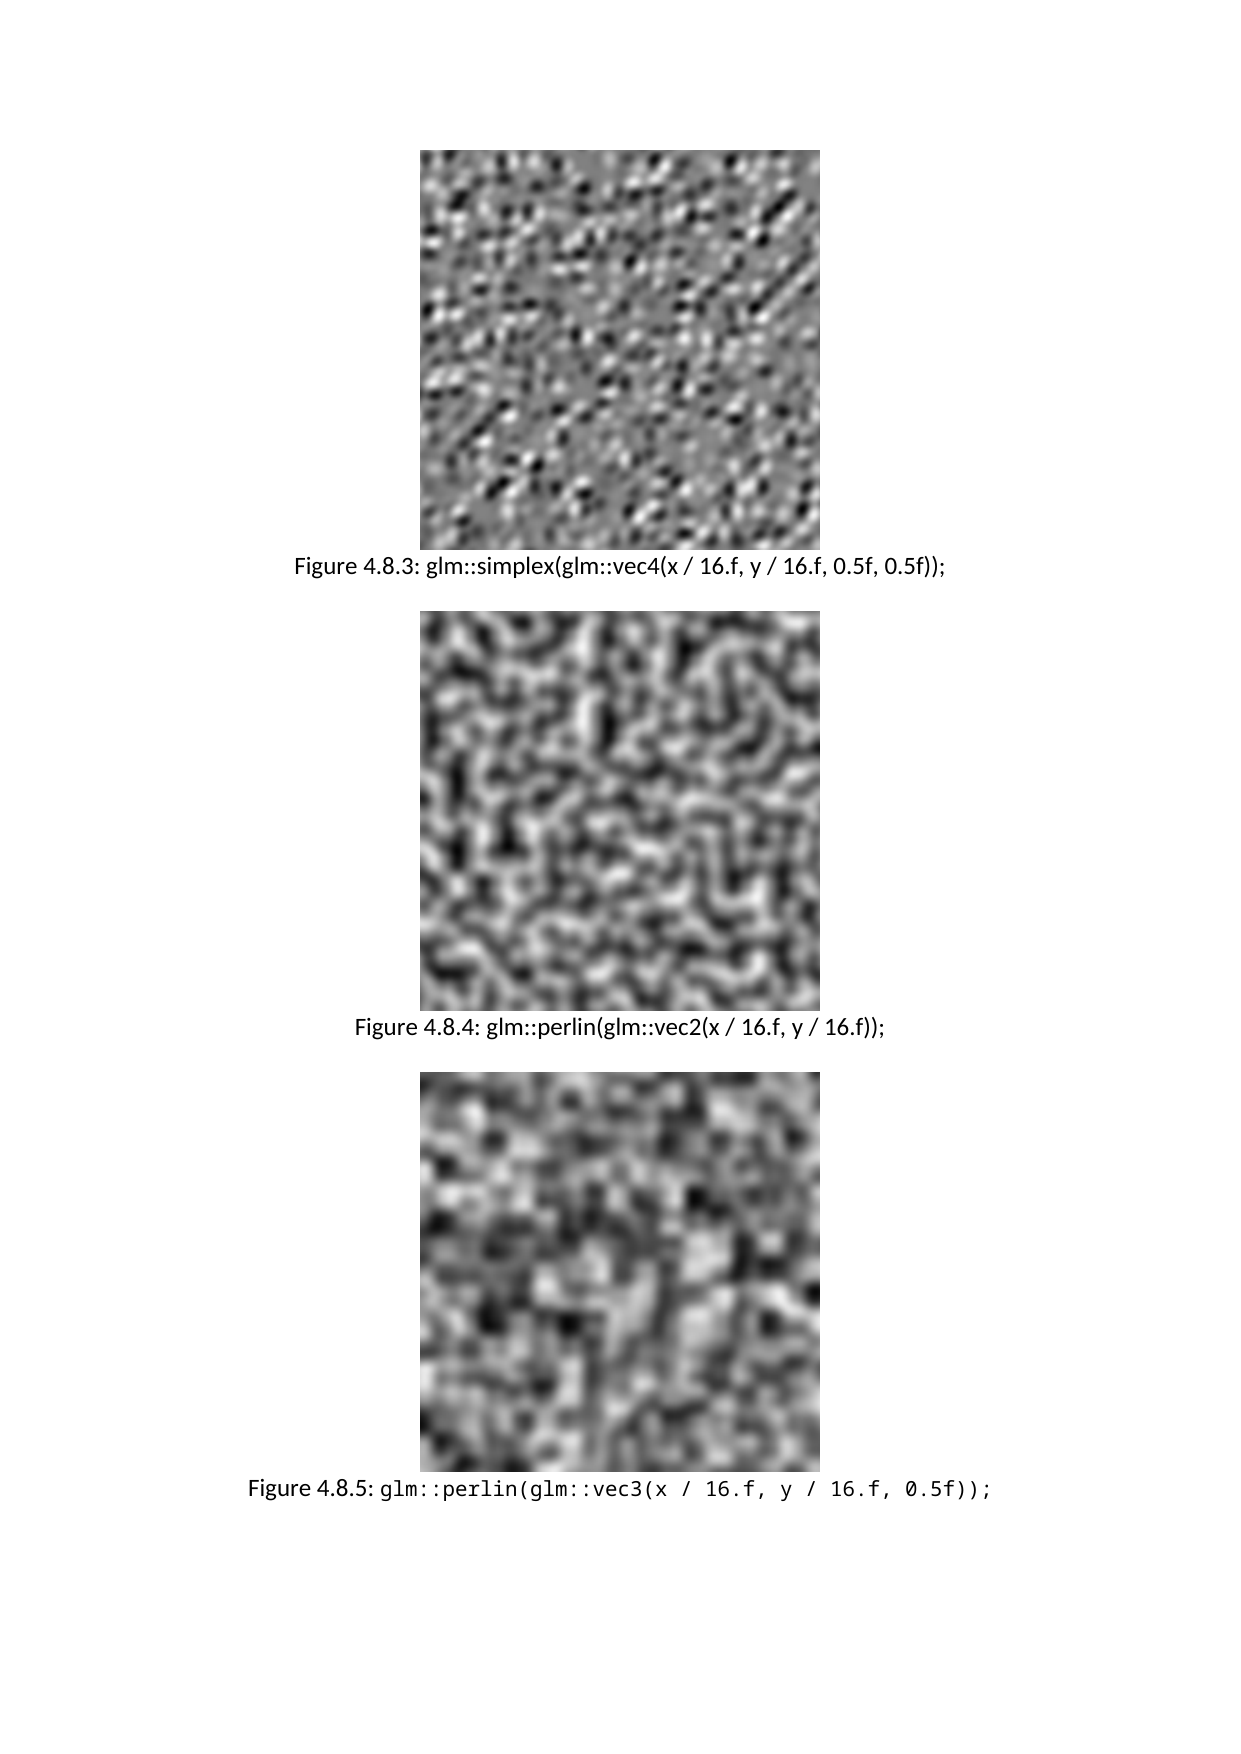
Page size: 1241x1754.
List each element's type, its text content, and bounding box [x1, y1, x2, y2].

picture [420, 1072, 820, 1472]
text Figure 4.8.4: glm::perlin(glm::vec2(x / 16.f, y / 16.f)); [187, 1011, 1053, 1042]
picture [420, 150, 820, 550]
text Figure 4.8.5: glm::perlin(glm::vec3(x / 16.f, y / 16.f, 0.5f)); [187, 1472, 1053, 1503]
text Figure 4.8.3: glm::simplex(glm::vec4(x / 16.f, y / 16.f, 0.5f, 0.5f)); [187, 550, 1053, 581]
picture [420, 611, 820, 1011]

● ● ●

**Exercise objective:**
Retype all records exactly as shown above, images excluded.

**Exercise result:**
Page size: 1241x1754.
List each element's type, its text content, and bounding box [x1, y1, x2, y2].

picture [420, 1072, 820, 1472]
text Figure 4.8.4: glm::perlin(glm::vec2(x / 16.f, y / 16.f)); [187, 1011, 1053, 1042]
picture [420, 150, 820, 550]
text Figure 4.8.5: glm::perlin(glm::vec3(x / 16.f, y / 16.f, 0.5f)); [187, 1472, 1053, 1503]
text Figure 4.8.3: glm::simplex(glm::vec4(x / 16.f, y / 16.f, 0.5f, 0.5f)); [187, 550, 1053, 581]
picture [420, 611, 820, 1011]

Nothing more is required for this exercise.